This week sees a quiet revolution, as the first Annual Tax Summaries hit the doormats of some 24 million people.
These Summaries will demonstrate how much individuals have paid in Income Tax and National Insurance, and how that money has been spent. Championed by Ben Gummer MP, the Summaries are a crucial step forward in opening up the tax-and-spend system to real scrutiny.
One of the many problems with the tax system is a lack of transparency – so taxpayers can’t see what their money is spent on. That makes it difficult for the public to scrutinise spending decisions; how can we judge value for money if we don’t know how much money has been spent on something?
If you pay £5 for a glass of wine at a restaurant, you expect £5 worth of value. That means you send it back if you’ve received a short measure, or if there’s lipstick on the glass, or if the wine is off. It’s very difficult to do that when it comes to tax, which means there’s less incentive for Government to ensure their services are up to scratch.

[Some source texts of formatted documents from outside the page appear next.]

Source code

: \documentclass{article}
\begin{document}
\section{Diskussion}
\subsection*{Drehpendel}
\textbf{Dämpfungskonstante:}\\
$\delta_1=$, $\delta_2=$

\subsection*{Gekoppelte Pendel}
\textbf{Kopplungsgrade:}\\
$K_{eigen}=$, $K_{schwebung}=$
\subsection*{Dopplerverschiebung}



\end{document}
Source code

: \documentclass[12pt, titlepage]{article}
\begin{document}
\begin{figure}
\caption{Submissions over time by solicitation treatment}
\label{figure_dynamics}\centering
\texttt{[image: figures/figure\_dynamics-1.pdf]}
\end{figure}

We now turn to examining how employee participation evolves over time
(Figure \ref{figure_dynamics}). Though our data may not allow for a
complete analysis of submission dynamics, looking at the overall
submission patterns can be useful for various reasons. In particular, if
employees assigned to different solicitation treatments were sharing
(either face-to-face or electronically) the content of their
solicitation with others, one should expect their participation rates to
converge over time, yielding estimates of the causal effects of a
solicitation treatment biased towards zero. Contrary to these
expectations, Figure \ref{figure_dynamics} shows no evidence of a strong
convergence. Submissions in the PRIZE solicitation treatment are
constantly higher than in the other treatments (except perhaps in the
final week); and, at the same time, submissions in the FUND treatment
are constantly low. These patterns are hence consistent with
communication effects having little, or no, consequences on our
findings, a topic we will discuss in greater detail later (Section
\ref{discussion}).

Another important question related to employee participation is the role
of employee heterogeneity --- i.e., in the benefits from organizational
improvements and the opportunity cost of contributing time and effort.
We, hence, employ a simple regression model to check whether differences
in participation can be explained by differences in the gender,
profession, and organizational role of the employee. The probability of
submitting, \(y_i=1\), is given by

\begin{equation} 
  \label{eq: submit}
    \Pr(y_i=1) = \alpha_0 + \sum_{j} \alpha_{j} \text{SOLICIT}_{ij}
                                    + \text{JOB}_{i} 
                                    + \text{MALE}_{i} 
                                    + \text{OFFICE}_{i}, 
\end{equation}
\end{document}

The Summaries should, in part, change that. Furthermore, while they’ll still leave out all of the other taxes you pay – on everything from holiday insurance to a pint at the local – they will at least point out the anachronistic way we still consider Income Tax and National Insurance contributions to be somehow different. As we’ve written many times before, that’s simply not the case.
But the Summaries, nonetheless, will serve as a useful reminder that every penny spent by Government has to be raised by Government. Considering the size of our debt, let’s hope the Treasury remembers that too.